- [Text segment]:
-- Opening Marker --

Sunday, March 27, 2011

Spring Long Run 3-27-11


My sleep seems edgy and disrupted by either my body's discomforts or blasts of impressions and dreams,  making the last 3 days without running a more uneasy experience, even if I did catch a break.
I forget that pushing at constant levels is counter to the wax and wane of intuitive training.  I've done it by the numbers, I set mileage goals, race goals, weight goals.   Much of what I seem to be going through with aging is altering my perception of training- and running altogether.  The instinctive approach I probably espoused was less in evidence than now.  And I'm grateful I've finally 'caught on' to this sensible- middle- way.

Up early enough for dawn (advantage of post-daylights savings), I just kept the thought "long run" and wasn't even sure which way to begin until I got out the door.   The usual choices are well-worn grooves in my mental maps.  Today, I craved that long straight stretch on W. Park, where on an early Sunday morning you can be blissfully unbothered by cars, mostly.   A divided highway which, before Wilma, had a majestic row of Mature fig trees, most of which were blown over in the hurricane, west Park is the closest I can get to trance-like running, as it goes on long enough to establish great rhythm.  There is comfort in the safety of footfalls, and space to go completely inward with my body, and not many places to achieve it.  (John Lloyd, another good site).

 3 days off could go badly, but I did a good stretch all the way to little John Williams, hidden gem off the corner of 441 and now home of "the Sheridan Oaks" according to the new nature sign.   A small park that prides itself on packing much into a small piece of land.  And has the big, old world feel of TY.   Good pit-stop, water fountains, bathrooms, benches, walkways.   I pee, drink and stretch.  I eat part of the Greek date/walnut cake I am trying as road fuel.  (good!)  From here I used to push up the overpass to hit the Seminoles rez, but now they've put their new security in, so that's no go.  And a push beyond that to cut over- and up- back to Stirling, then Griffin, is a long run for a latter day.

-- Closing Marker --

- [Tasks]:
1. Print the passage of the long run post from "Sunday, March 27, 2011" up to and including "catch a break.".
2. In the long run post, what kind of trees lined West Park before Hurricane Wilma?

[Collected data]
-- Opening Marker --

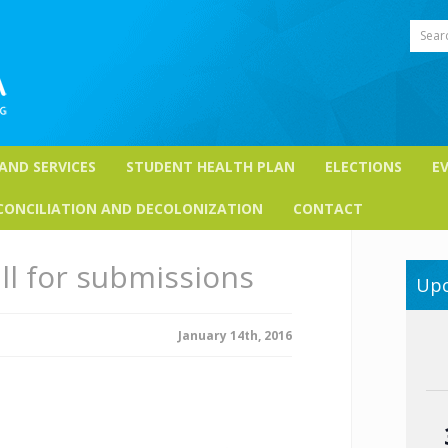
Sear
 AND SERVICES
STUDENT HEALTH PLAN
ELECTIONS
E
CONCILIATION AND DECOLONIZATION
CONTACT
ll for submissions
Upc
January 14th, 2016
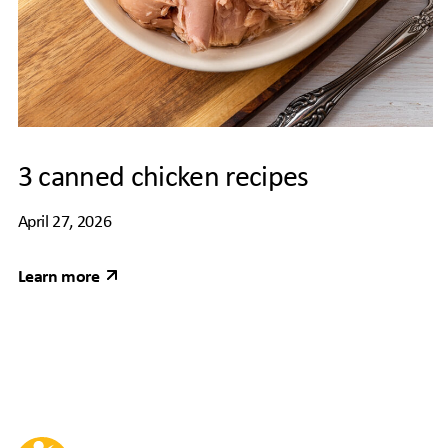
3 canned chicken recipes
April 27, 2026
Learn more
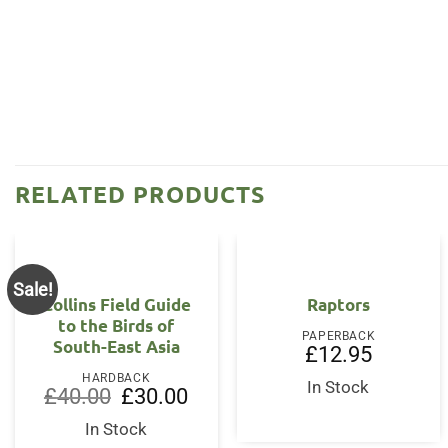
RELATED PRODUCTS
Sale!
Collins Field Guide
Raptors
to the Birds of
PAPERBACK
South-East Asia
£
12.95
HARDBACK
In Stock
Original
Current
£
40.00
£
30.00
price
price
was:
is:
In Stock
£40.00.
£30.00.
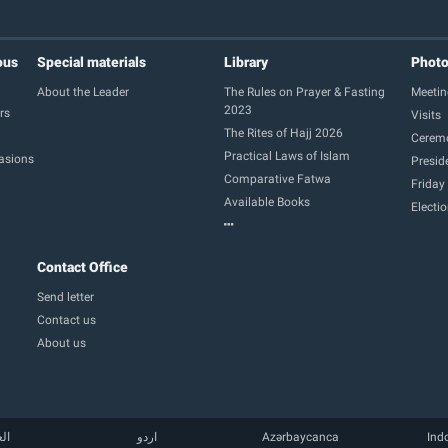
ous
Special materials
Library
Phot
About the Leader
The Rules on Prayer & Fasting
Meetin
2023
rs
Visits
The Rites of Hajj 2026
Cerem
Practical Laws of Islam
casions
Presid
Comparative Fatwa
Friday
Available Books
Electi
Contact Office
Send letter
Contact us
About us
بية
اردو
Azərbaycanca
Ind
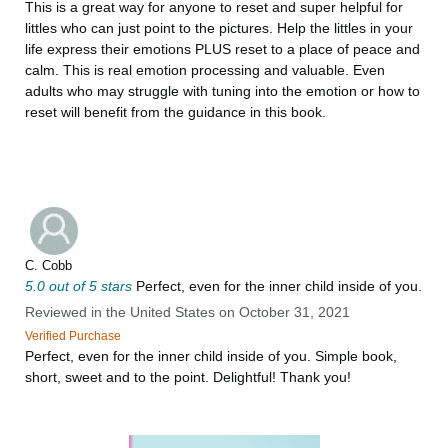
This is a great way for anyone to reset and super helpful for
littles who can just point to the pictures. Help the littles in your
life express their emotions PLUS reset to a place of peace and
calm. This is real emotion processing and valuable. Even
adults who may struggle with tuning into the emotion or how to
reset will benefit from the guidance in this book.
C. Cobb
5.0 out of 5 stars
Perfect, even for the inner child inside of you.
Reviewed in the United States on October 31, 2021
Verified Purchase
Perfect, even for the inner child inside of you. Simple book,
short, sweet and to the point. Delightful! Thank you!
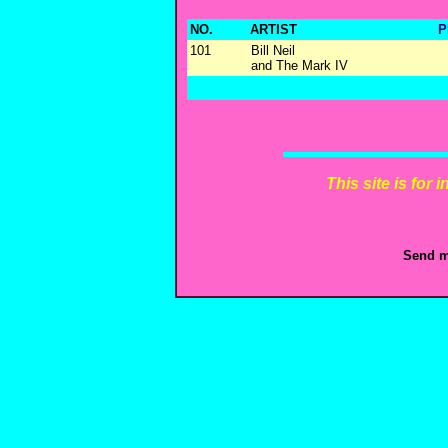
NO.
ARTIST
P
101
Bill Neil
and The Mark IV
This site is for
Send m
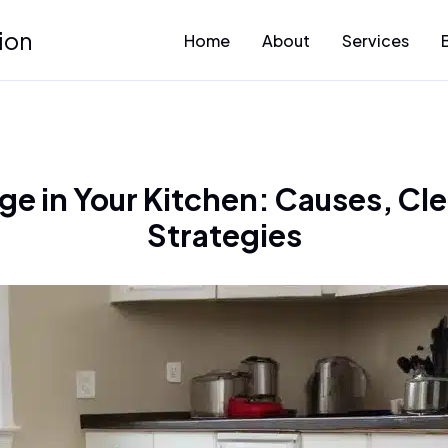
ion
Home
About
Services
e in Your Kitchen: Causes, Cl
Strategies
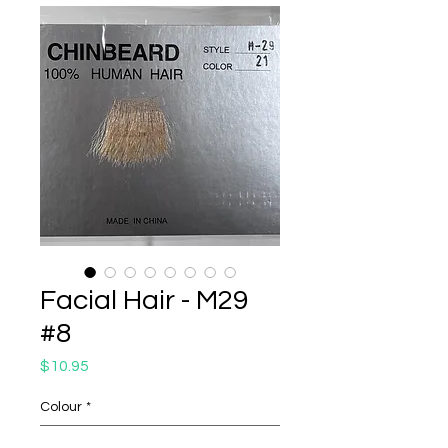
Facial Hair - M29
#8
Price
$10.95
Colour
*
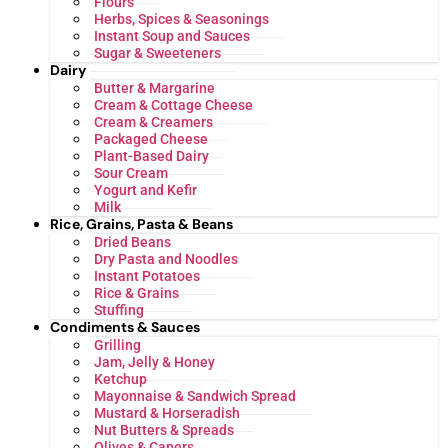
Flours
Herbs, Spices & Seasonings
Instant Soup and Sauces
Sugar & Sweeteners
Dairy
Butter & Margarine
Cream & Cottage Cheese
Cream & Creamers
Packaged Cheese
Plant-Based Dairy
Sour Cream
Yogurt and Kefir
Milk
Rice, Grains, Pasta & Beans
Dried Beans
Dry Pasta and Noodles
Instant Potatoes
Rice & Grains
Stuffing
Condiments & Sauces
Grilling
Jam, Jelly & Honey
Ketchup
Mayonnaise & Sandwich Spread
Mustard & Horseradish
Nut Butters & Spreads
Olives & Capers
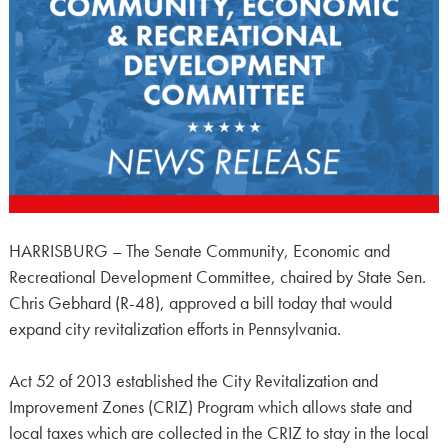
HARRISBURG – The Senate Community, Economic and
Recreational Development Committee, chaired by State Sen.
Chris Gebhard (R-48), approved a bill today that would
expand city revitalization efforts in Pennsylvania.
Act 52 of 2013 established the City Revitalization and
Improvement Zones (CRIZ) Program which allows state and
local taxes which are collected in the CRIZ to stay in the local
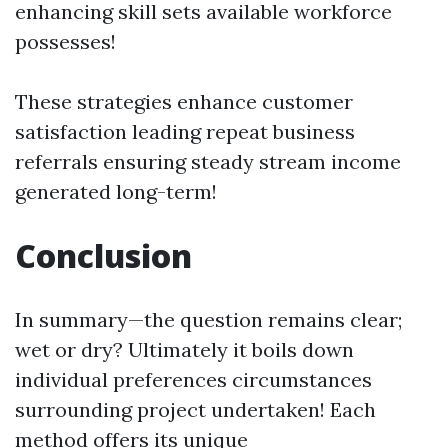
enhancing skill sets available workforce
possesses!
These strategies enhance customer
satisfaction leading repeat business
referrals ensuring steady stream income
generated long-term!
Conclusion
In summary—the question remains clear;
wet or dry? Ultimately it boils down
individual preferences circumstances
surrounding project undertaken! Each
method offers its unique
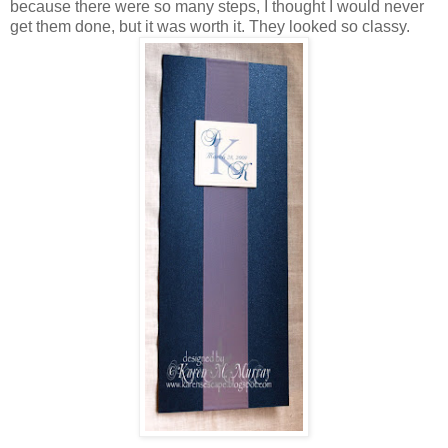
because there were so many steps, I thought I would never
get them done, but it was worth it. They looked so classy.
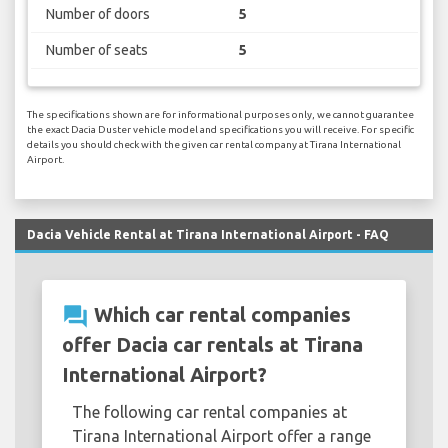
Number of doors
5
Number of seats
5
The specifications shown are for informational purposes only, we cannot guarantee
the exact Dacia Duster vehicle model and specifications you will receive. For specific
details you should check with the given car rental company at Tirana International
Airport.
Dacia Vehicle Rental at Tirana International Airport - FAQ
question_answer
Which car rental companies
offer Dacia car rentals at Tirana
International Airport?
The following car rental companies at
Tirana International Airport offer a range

-- Closing Marker --

- [Answers to the exercises]:
1.
Sunday, March 27, 2011

Spring Long Run 3-27-11


My sleep seems edgy and disrupted by either my body's discomforts or blasts of impressions and dreams,  making the last 3 days without running a more uneasy experience, even if I did catch a break.

2. Mature fig trees.